#### Your objective
Please give back word for word the lines of the material below between the line containing "and a video camera too!" and the line containing "The still image", inclusive.

#### The data
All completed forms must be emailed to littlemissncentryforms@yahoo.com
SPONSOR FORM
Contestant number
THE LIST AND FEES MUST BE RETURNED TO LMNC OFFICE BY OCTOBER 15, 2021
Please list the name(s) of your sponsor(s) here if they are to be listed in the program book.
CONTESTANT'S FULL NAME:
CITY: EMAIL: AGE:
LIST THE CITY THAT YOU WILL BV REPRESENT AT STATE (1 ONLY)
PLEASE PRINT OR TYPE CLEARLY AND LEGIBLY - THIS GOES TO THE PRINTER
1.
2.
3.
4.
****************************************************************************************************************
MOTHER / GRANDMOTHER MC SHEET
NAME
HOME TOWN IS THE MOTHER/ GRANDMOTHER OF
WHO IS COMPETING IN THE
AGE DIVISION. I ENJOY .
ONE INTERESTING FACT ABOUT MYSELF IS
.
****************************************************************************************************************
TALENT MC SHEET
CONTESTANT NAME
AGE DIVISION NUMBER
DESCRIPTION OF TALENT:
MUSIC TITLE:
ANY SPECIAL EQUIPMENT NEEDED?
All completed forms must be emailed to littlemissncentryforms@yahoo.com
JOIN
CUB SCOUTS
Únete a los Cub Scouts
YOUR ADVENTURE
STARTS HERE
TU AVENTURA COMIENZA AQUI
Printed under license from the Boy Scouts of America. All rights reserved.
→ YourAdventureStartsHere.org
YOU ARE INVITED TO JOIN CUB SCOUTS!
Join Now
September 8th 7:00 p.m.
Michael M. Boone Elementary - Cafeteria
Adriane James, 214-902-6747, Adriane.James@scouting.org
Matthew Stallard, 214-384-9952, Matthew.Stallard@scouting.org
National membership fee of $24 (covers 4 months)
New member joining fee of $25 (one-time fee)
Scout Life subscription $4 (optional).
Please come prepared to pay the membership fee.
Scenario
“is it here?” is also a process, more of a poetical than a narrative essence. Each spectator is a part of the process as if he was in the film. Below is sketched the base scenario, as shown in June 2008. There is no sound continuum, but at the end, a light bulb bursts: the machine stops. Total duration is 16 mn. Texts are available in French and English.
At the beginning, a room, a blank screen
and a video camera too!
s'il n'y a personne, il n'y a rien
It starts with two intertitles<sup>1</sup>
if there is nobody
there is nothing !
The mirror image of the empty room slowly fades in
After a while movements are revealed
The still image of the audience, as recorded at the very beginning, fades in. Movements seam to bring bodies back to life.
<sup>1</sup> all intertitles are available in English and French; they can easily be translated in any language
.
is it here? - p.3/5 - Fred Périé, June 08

#### Written response
and a video camera too!
s'il n'y a personne, il n'y a rien
It starts with two intertitles<sup>1</sup>
if there is nobody
there is nothing !
The mirror image of the empty room slowly fades in
After a while movements are revealed
The still image of the audience, as recorded at the very beginning, fades in. Movements seam to bring bodies back to life.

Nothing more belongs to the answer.